Retrieval of aerosol properties from in situ, multi-angle light scattering measurements using invertible neural networks

TL;DR

This paper introduces an invertible neural network approach for rapid and accurate retrieval of aerosol properties from in situ light scattering measurements, outperforming traditional methods in speed and robustness.

Contribution

The work presents a novel invertible neural network method that simultaneously retrieves aerosol properties and simulates forward measurements, improving speed and accuracy over existing techniques.

Findings

Retrieval time is in the millisecond range.

Mean absolute percentage error is less than 1.5%.

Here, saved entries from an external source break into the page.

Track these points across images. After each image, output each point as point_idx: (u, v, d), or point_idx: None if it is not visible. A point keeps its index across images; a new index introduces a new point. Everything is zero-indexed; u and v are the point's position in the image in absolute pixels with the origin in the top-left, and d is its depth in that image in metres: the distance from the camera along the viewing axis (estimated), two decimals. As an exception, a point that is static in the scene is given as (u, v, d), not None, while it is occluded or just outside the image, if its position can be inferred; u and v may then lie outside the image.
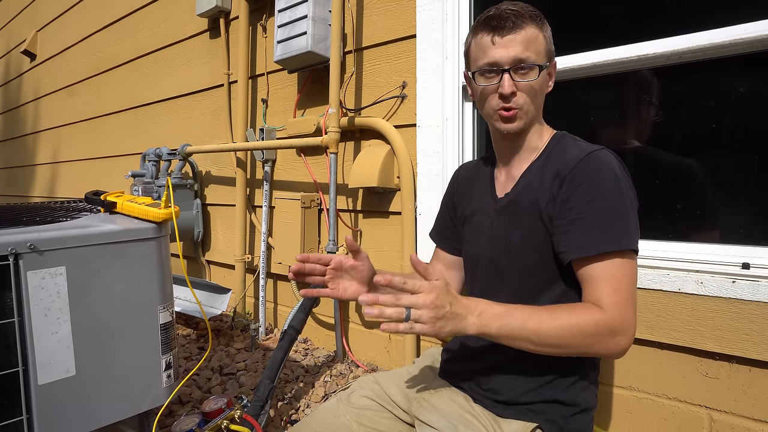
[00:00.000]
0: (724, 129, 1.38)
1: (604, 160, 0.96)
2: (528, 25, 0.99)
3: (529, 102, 1.02)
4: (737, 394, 1.28)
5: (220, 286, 2.44)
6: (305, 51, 2.04)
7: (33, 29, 4.80)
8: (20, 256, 0.99)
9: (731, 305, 1.25)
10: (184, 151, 2.74)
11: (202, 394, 1.85)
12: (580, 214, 0.94)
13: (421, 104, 1.86)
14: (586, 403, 1.02)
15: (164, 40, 3.16)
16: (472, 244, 1.17)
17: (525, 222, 1.03)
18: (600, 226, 0.92)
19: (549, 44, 1.03)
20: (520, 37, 0.98)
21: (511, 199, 1.06)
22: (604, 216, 0.92)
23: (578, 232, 0.93)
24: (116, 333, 1.13)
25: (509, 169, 1.11)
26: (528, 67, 0.99)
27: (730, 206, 1.38)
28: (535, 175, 1.04)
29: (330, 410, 1.11)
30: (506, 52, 0.99)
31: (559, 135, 1.08)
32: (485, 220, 1.13)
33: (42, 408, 1.02)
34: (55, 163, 4.62)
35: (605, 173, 0.94)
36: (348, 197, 2.16)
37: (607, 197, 0.93)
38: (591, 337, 0.88)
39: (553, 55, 1.06)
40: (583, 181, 0.94)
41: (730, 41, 1.28)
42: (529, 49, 0.99)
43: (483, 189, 1.17)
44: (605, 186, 0.93)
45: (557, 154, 1.03)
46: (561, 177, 0.97)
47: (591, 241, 0.92)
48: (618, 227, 0.92)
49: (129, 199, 1.28)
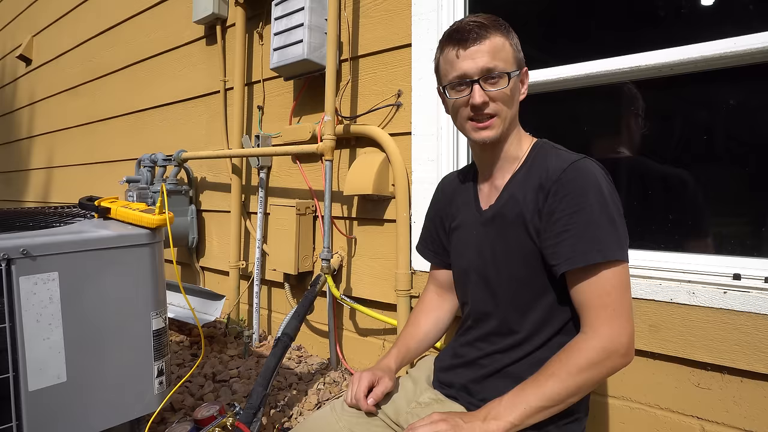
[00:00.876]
0: (716, 141, 1.40)
1: (586, 169, 0.96)
2: (492, 34, 1.00)
3: (504, 110, 1.02)
4: (729, 405, 1.28)
5: (214, 293, 2.43)
6: (301, 59, 2.05)
7: (29, 34, 4.80)
8: (13, 261, 0.98)
9: (722, 316, 1.26)
10: (179, 157, 2.74)
11: (194, 401, 1.84)
12: (566, 226, 0.94)
13: (417, 112, 1.87)
14: (578, 412, 1.02)
15: (161, 47, 3.16)
16: (461, 258, 1.18)
17: (511, 235, 1.03)
18: (586, 237, 0.92)
19: (517, 52, 1.04)
20: (485, 47, 0.99)
21: (496, 212, 1.07)
22: (590, 226, 0.93)
23: (566, 245, 0.94)
24: (108, 339, 1.12)
25: (492, 181, 1.12)
26: (497, 76, 1.00)
27: (721, 217, 1.40)
28: (519, 187, 1.04)
29: (323, 418, 1.10)
30: (474, 63, 1.00)
31: (540, 143, 1.09)
32: (471, 233, 1.13)
33: (32, 415, 1.01)
34: (49, 168, 4.61)
35: (588, 183, 0.94)
36: (343, 204, 2.16)
37: (592, 207, 0.93)
38: (594, 367, 0.89)
39: (523, 62, 1.07)
40: (567, 192, 0.95)
41: (720, 54, 1.30)
42: (496, 58, 1.00)
43: (467, 201, 1.17)
44: (589, 196, 0.93)
45: (539, 163, 1.03)
46: (545, 189, 0.98)
47: (579, 252, 0.92)
48: (604, 237, 0.92)
49: (123, 205, 1.28)
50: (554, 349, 0.98)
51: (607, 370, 0.90)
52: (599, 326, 0.91)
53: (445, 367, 1.15)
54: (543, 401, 0.88)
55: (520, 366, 1.02)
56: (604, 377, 0.91)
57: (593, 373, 0.89)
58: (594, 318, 0.92)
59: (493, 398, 1.02)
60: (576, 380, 0.89)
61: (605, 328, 0.90)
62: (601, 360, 0.89)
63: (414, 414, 1.05)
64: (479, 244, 1.10)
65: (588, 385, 0.90)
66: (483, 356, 1.07)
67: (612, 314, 0.90)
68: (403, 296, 1.87)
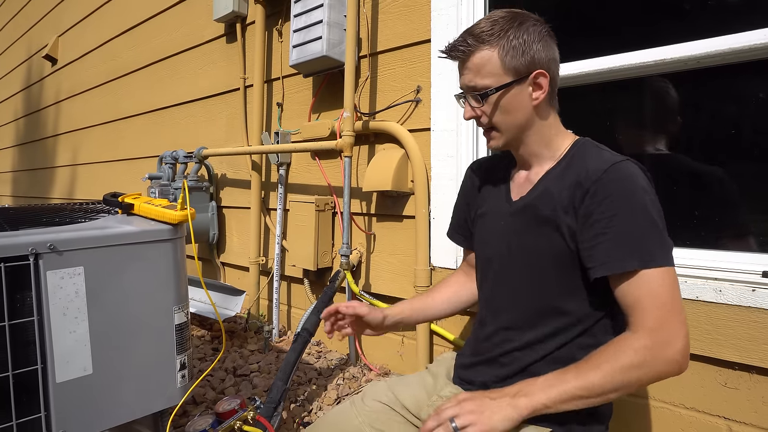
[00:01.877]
0: (744, 135, 1.36)
1: (628, 171, 0.93)
2: (478, 49, 1.00)
3: (500, 121, 1.04)
4: (757, 405, 1.25)
5: (235, 288, 2.46)
6: (320, 55, 2.05)
7: (54, 34, 4.90)
8: (40, 256, 1.01)
9: (751, 314, 1.23)
10: (200, 154, 2.77)
11: (215, 395, 1.87)
12: (604, 230, 0.91)
13: (436, 108, 1.86)
14: (602, 413, 1.00)
15: (181, 45, 3.20)
16: (485, 246, 1.16)
17: (541, 229, 1.01)
18: (624, 243, 0.90)
19: (513, 59, 0.99)
20: (469, 63, 1.02)
21: (527, 203, 1.05)
22: (629, 232, 0.90)
23: (602, 249, 0.91)
24: (132, 333, 1.14)
25: (528, 173, 1.10)
26: (480, 93, 1.01)
27: (750, 213, 1.36)
28: (555, 182, 1.02)
29: (342, 413, 1.11)
30: (462, 79, 1.05)
31: (581, 141, 1.06)
32: (498, 222, 1.11)
33: (60, 405, 1.03)
34: (74, 165, 4.70)
35: (629, 186, 0.91)
36: (362, 201, 2.16)
37: (632, 212, 0.90)
38: (640, 368, 0.85)
39: (533, 65, 1.00)
40: (607, 194, 0.92)
41: (750, 46, 1.26)
42: (479, 74, 1.01)
43: (497, 190, 1.16)
44: (629, 200, 0.91)
45: (578, 161, 1.00)
46: (583, 188, 0.95)
47: (616, 258, 0.90)
48: (643, 243, 0.89)
49: (146, 201, 1.30)
50: (575, 350, 0.97)
51: (655, 374, 0.86)
52: (649, 328, 0.86)
53: (465, 365, 1.14)
54: (581, 390, 0.85)
55: (542, 365, 1.00)
56: (651, 381, 0.87)
57: (639, 374, 0.85)
58: (644, 317, 0.87)
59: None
60: (621, 378, 0.85)
61: (655, 329, 0.86)
62: (647, 362, 0.84)
63: (435, 406, 1.05)
64: (505, 234, 1.09)
65: (632, 385, 0.86)
66: (503, 354, 1.06)
67: (663, 316, 0.86)
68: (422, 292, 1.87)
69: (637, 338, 0.87)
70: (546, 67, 1.01)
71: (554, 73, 1.04)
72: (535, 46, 1.00)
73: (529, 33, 1.00)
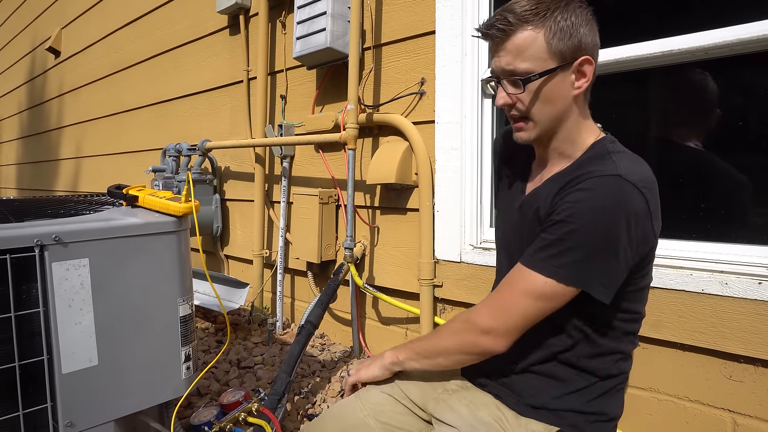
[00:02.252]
0: (751, 126, 1.35)
1: (610, 191, 0.85)
2: (519, 29, 0.89)
3: (536, 111, 0.94)
4: (762, 398, 1.25)
5: (238, 281, 2.46)
6: (324, 47, 2.04)
7: (57, 27, 4.89)
8: (45, 247, 1.01)
9: (757, 307, 1.22)
10: (203, 147, 2.77)
11: (220, 387, 1.88)
12: (545, 229, 0.91)
13: (440, 100, 1.85)
14: (612, 413, 1.00)
15: (184, 37, 3.19)
16: (498, 226, 1.18)
17: (530, 229, 0.99)
18: (548, 249, 0.88)
19: (560, 42, 0.90)
20: (509, 45, 0.91)
21: (526, 201, 1.04)
22: (560, 242, 0.87)
23: (534, 244, 0.92)
24: (137, 324, 1.15)
25: (541, 170, 1.05)
26: (519, 78, 0.91)
27: (756, 206, 1.35)
28: (549, 184, 0.98)
29: (347, 406, 1.11)
30: (498, 61, 0.94)
31: (600, 143, 0.97)
32: (511, 208, 1.10)
33: (65, 396, 1.04)
34: (78, 158, 4.71)
35: (597, 205, 0.85)
36: (366, 193, 2.16)
37: (583, 229, 0.86)
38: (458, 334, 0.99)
39: (578, 50, 0.91)
40: (572, 200, 0.88)
41: (758, 37, 1.25)
42: (519, 58, 0.90)
43: (520, 174, 1.11)
44: (588, 217, 0.86)
45: (584, 166, 0.94)
46: (562, 192, 0.91)
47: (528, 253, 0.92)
48: (562, 258, 0.87)
49: (150, 193, 1.30)
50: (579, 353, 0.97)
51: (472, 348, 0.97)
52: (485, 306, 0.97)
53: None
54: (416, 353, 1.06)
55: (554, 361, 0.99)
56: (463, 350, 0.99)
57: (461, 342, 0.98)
58: (489, 296, 0.98)
59: (523, 392, 1.01)
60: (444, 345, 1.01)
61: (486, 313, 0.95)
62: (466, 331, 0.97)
63: (441, 400, 1.05)
64: (513, 224, 1.08)
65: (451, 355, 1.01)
66: (512, 349, 1.05)
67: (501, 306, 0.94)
68: (426, 285, 1.87)
69: (473, 309, 0.98)
70: (591, 54, 0.93)
71: (597, 61, 0.96)
72: (583, 30, 0.91)
73: (576, 15, 0.90)
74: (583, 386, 0.97)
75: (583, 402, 0.97)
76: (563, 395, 0.97)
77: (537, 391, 0.99)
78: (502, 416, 0.99)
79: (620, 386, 1.01)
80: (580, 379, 0.97)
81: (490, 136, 1.82)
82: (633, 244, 0.87)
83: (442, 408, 1.03)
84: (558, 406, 0.97)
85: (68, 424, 1.04)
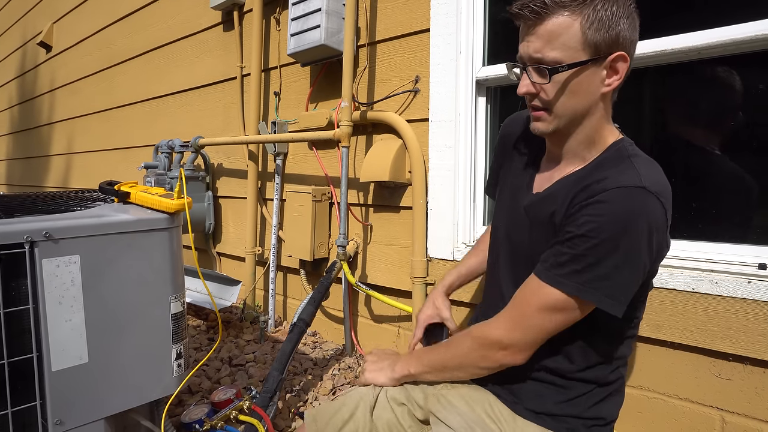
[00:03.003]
0: (741, 127, 1.36)
1: (632, 202, 0.82)
2: (554, 13, 0.83)
3: (557, 104, 0.89)
4: (750, 396, 1.26)
5: (231, 278, 2.45)
6: (318, 44, 2.04)
7: (49, 21, 4.84)
8: (35, 243, 1.00)
9: (746, 306, 1.23)
10: (196, 144, 2.75)
11: (211, 385, 1.87)
12: (565, 243, 0.87)
13: (434, 99, 1.85)
14: (610, 416, 1.00)
15: (177, 33, 3.17)
16: (500, 221, 1.12)
17: (538, 232, 0.98)
18: (569, 265, 0.86)
19: (597, 33, 0.84)
20: (540, 29, 0.85)
21: (536, 201, 1.00)
22: (582, 258, 0.84)
23: (549, 257, 0.90)
24: (128, 322, 1.14)
25: (552, 169, 1.01)
26: (547, 67, 0.86)
27: (746, 206, 1.36)
28: (564, 187, 0.94)
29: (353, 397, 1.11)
30: (526, 47, 0.88)
31: (616, 147, 0.93)
32: (515, 204, 1.06)
33: (55, 394, 1.03)
34: (69, 154, 4.67)
35: (621, 219, 0.82)
36: (359, 191, 2.16)
37: (604, 244, 0.83)
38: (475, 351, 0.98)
39: (613, 44, 0.86)
40: (595, 214, 0.84)
41: (751, 37, 1.26)
42: (549, 45, 0.85)
43: (526, 169, 1.07)
44: (610, 231, 0.82)
45: (598, 171, 0.90)
46: (579, 199, 0.88)
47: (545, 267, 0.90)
48: (585, 274, 0.84)
49: (142, 190, 1.29)
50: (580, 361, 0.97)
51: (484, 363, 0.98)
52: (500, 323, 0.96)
53: None
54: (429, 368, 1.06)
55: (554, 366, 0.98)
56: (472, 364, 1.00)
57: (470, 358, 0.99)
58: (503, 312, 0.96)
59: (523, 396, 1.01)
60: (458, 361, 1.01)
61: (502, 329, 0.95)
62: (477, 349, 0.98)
63: (441, 395, 1.05)
64: (518, 221, 1.04)
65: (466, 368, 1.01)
66: None
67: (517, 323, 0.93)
68: (418, 283, 1.87)
69: (486, 326, 0.98)
70: (628, 50, 0.87)
71: (632, 59, 0.90)
72: (623, 23, 0.85)
73: (618, 5, 0.85)
74: (583, 393, 0.97)
75: (583, 408, 0.97)
76: (563, 402, 0.97)
77: (537, 396, 0.99)
78: (499, 415, 0.99)
79: (619, 390, 1.02)
80: (581, 386, 0.97)
81: (484, 134, 1.83)
82: (652, 255, 0.87)
83: (441, 405, 1.02)
84: (557, 412, 0.97)
85: (57, 422, 1.03)
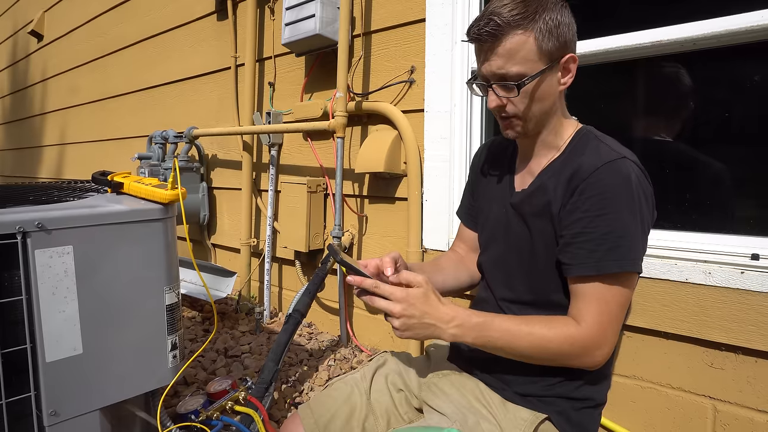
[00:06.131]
0: (735, 118, 1.36)
1: (621, 171, 0.89)
2: (510, 33, 0.90)
3: (526, 111, 0.96)
4: (742, 385, 1.27)
5: (226, 270, 2.45)
6: (313, 34, 2.02)
7: (40, 9, 4.77)
8: (28, 234, 0.99)
9: (739, 296, 1.24)
10: (190, 134, 2.73)
11: (206, 376, 1.87)
12: (585, 228, 0.90)
13: (430, 89, 1.84)
14: (599, 398, 1.01)
15: (171, 22, 3.14)
16: (486, 232, 1.16)
17: (537, 223, 1.00)
18: (604, 245, 0.88)
19: (548, 43, 0.91)
20: (500, 49, 0.91)
21: (525, 197, 1.03)
22: (611, 234, 0.88)
23: (582, 248, 0.90)
24: (122, 313, 1.13)
25: (528, 165, 1.07)
26: (512, 82, 0.93)
27: (739, 197, 1.37)
28: (552, 177, 0.99)
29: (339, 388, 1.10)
30: (488, 66, 0.94)
31: (583, 132, 1.02)
32: (501, 210, 1.10)
33: (49, 385, 1.03)
34: (62, 144, 4.63)
35: (619, 187, 0.88)
36: (354, 182, 2.15)
37: (618, 214, 0.88)
38: (562, 355, 0.91)
39: (565, 48, 0.94)
40: (595, 193, 0.89)
41: (747, 28, 1.26)
42: (511, 61, 0.91)
43: (503, 177, 1.13)
44: (617, 201, 0.88)
45: (575, 155, 0.97)
46: (572, 186, 0.93)
47: (594, 258, 0.89)
48: (623, 248, 0.88)
49: (136, 180, 1.28)
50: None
51: (575, 364, 0.93)
52: (591, 326, 0.89)
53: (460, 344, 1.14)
54: (503, 352, 0.93)
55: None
56: (560, 363, 0.94)
57: (562, 360, 0.92)
58: (590, 316, 0.90)
59: (512, 380, 1.01)
60: (544, 357, 0.92)
61: (595, 330, 0.89)
62: (573, 353, 0.90)
63: (433, 384, 1.06)
64: (507, 225, 1.08)
65: (542, 361, 0.94)
66: None
67: (606, 323, 0.90)
68: (414, 274, 1.87)
69: (576, 328, 0.90)
70: (574, 50, 0.97)
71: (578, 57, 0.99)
72: (566, 28, 0.94)
73: (561, 14, 0.93)
74: (572, 374, 0.98)
75: (572, 389, 0.98)
76: (552, 384, 0.99)
77: (526, 380, 1.00)
78: (490, 400, 1.00)
79: (606, 372, 1.03)
80: (569, 369, 0.98)
81: (479, 125, 1.82)
82: (649, 212, 0.93)
83: (434, 393, 1.04)
84: (546, 393, 0.99)
85: (52, 413, 1.03)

Method is robust to measurement noise and missing data.

Abstract

Atmospheric aerosols have a major influence on the earths climate and public health. Hence, studying their properties and recovering them from light scattering measurements is of great importance. State of the art retrieval methods such as pre-computed look-up tables and iterative, physics-based algorithms can suffer from either accuracy or speed limitations. These limitations are becoming increasingly restrictive as instrumentation technology advances and measurement complexity increases. Machine learning algorithms offer new opportunities to overcome these problems, by being quick and precise. In this work we present a method, using invertible neural networks to retrieve aerosol properties from in situ light scattering measurements. In addition, the algorithm is capable of simulating the forward direction, from aerosol properties to measurement data. The applicability and performance of the algorithm are demonstrated with simulated measurement data, mimicking in situ laboratory and field measurements. With a retrieval time in the millisecond range and a weighted mean absolute percentage error of less than 1.5%, the algorithm turned out to be fast and accurate. By introducing Gaussian noise to the data, we further demonstrate that the method is robust with respect to measurement errors. In addition, realistic case studies are performed to demonstrate that the algorithm performs well even with missing measurement data.